모델 서버는 `KServe Predict Protocol Version 2 - HTTP/REST <https://github.com/kserve/kserve/blob/master/docs/predict-api/v2/required_api.md#httprest>`_
를 따르고 있으므로 더 자세한 정보는 링크에서 찾아볼 수 있다.

.. list-table:: Endpoints of KServe Predict Protocol Version 2
   :widths: 50 50
   :header-rows: 1

   * - Method and Endpoint
     - Description
   * - GET /v2/health/live
     - 서버가 요청을 처리할 수 있는 상태면 HTTP 상태 Ok 리턴 (Kubernetes livenessProbe에 해당)
   * - GET /v2/health/ready
     - 모든 모델이 추론 작업을 위한 준비가 되면 HTTP 상태 Ok 리턴 (Kubernetes readinessProbe에 해당)

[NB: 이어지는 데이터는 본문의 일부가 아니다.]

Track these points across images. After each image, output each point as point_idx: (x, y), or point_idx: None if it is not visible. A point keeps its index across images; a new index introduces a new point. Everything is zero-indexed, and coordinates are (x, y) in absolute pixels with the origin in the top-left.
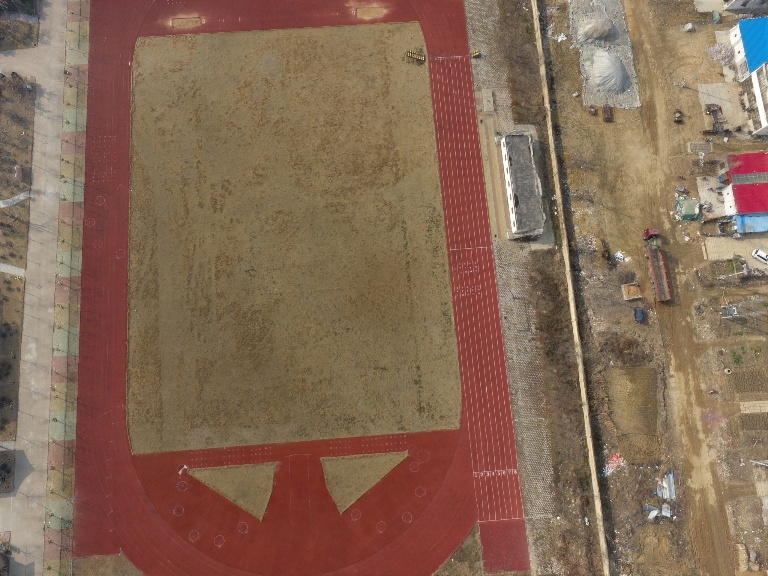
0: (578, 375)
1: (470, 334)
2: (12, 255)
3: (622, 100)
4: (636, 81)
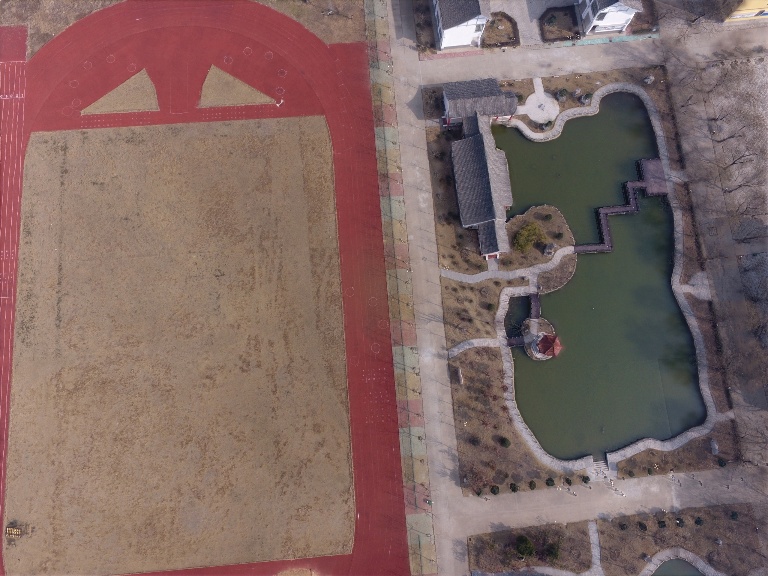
0: None
1: (6, 214)
2: (455, 290)
3: None
4: None
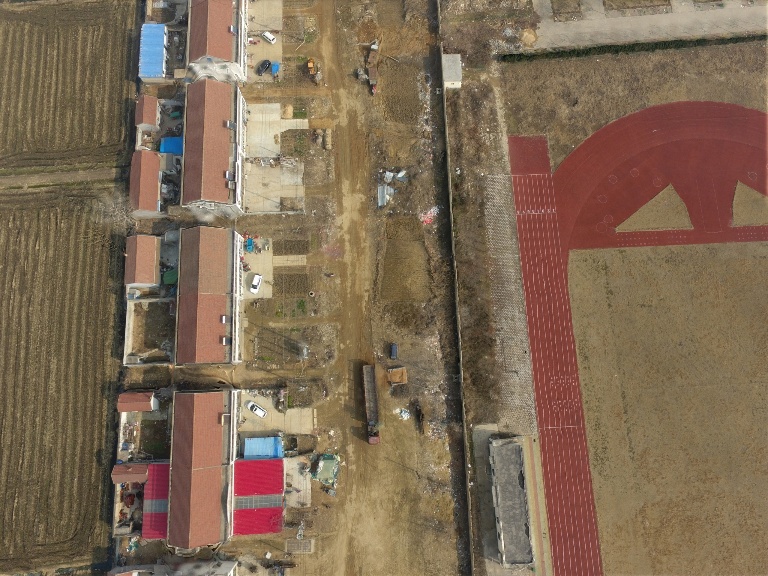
0: (459, 294)
1: (561, 337)
2: None
3: None
4: None
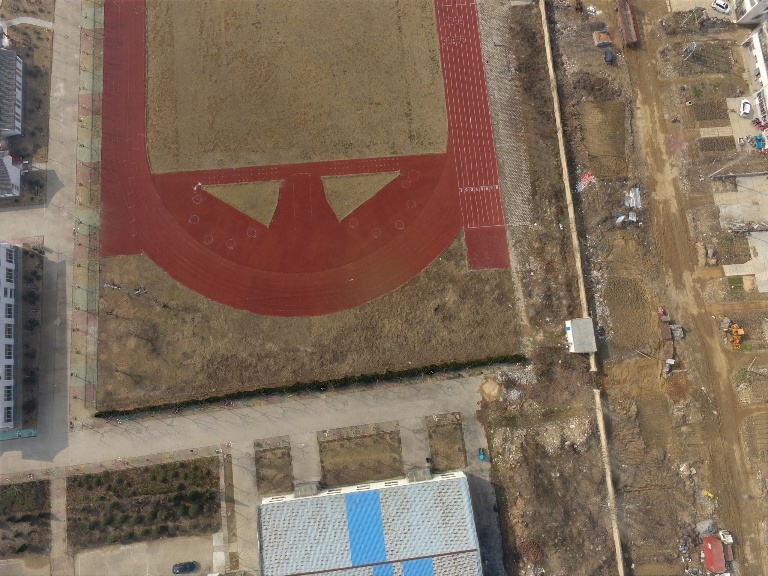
0: (553, 107)
1: (456, 75)
2: (41, 10)
3: None
4: None
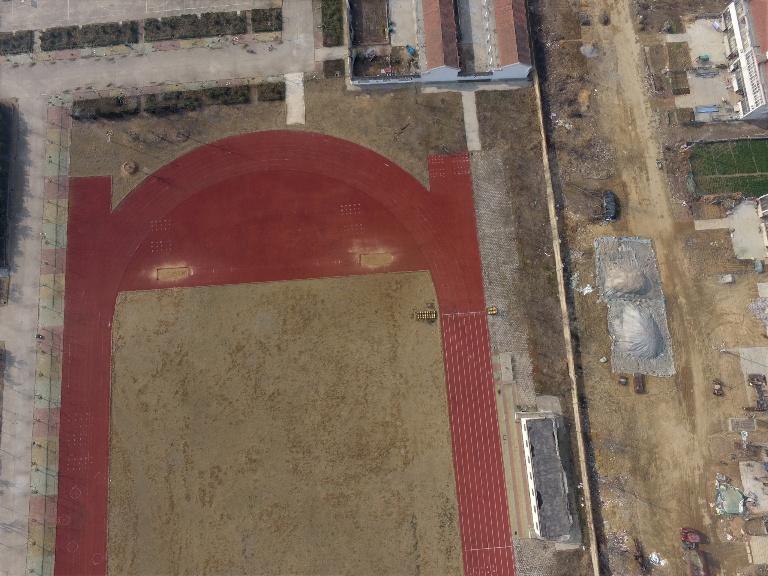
0: None
1: None
2: None
3: (655, 366)
4: (670, 343)
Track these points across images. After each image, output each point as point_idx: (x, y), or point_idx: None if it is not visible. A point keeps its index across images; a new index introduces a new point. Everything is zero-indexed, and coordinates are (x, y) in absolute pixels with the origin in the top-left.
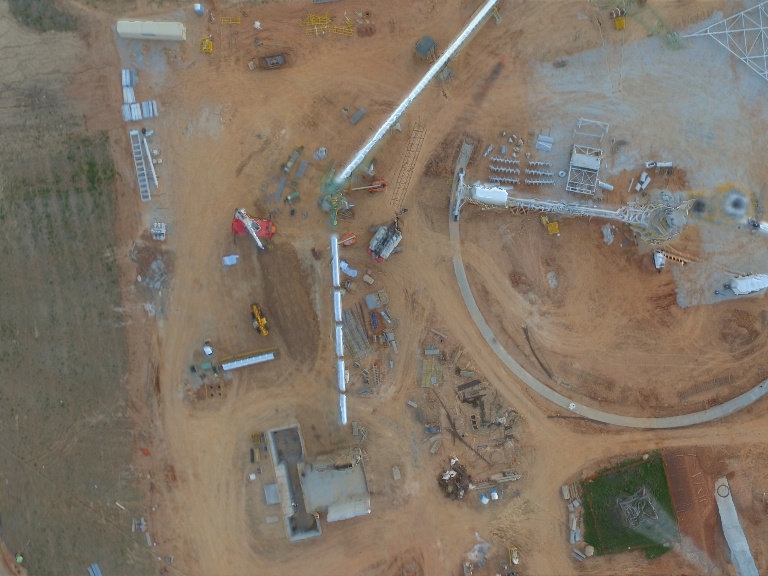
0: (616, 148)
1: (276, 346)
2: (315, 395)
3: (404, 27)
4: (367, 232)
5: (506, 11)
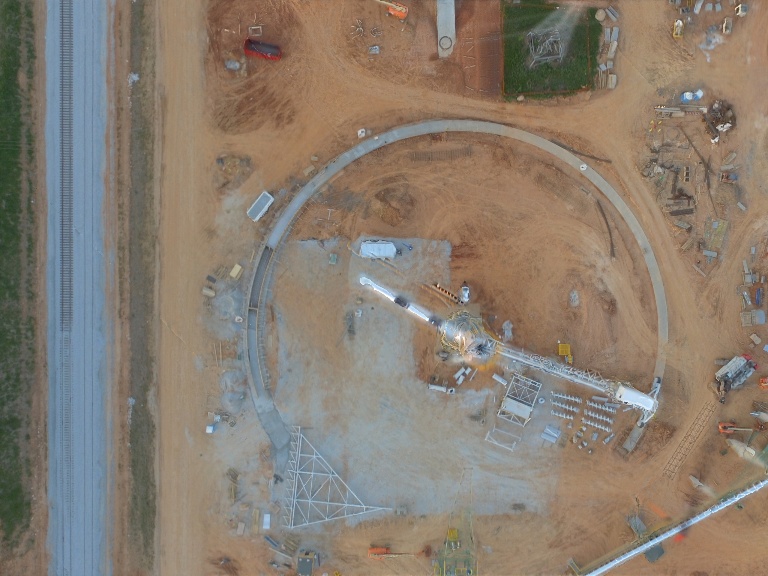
0: (482, 414)
1: None
2: None
3: (662, 573)
4: (746, 385)
5: (561, 569)
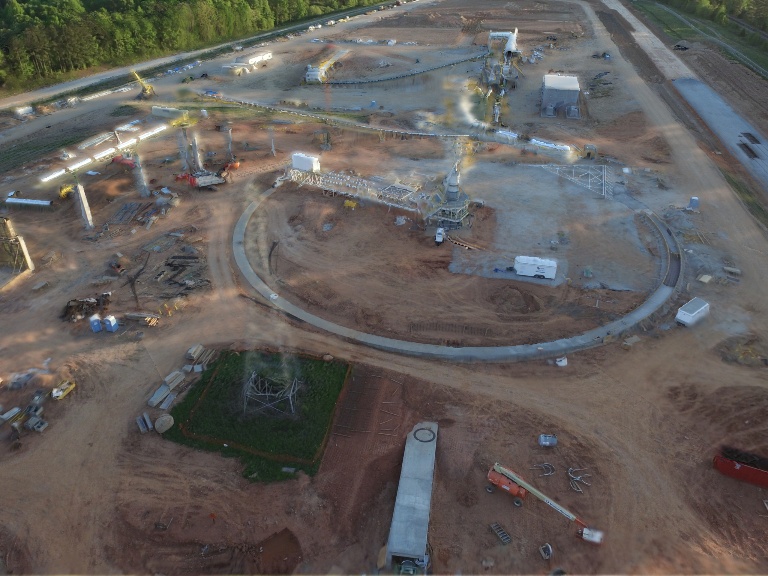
0: None
1: (61, 205)
2: (49, 234)
3: None
4: None
5: None
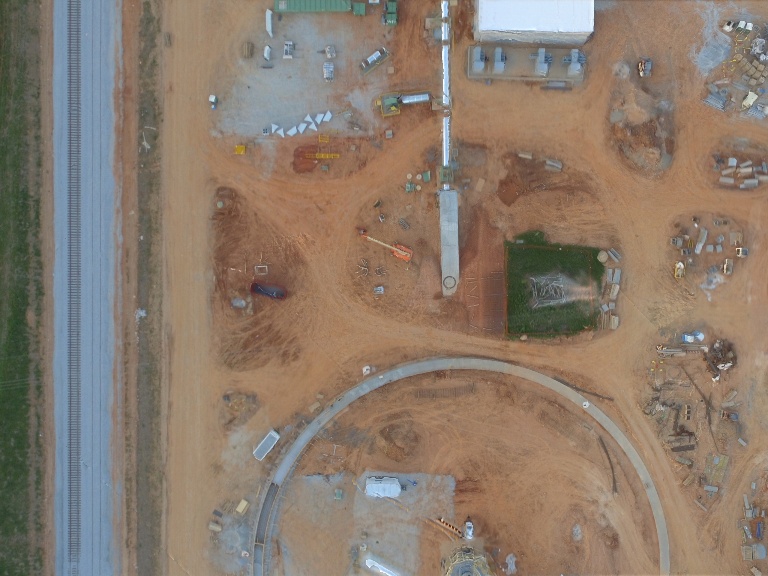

   * - GET /v2/models/${MODEL_NAME}/versions/${MODEL_VERSION}
     - 모델 메타데이터 반환
   * - GET /v2/models/${MODEL_NAME}/versions/${MODEL_VERSION}/ready
     - 특정 버전의 모델이 추론 요청을 처리할 준비가 되었다면 HTTP 상태 Ok 리턴
   * - POST /v2/models/${MODEL_NAME}[/versions/${MODEL_VERSION}]/infer
     - 추론 요청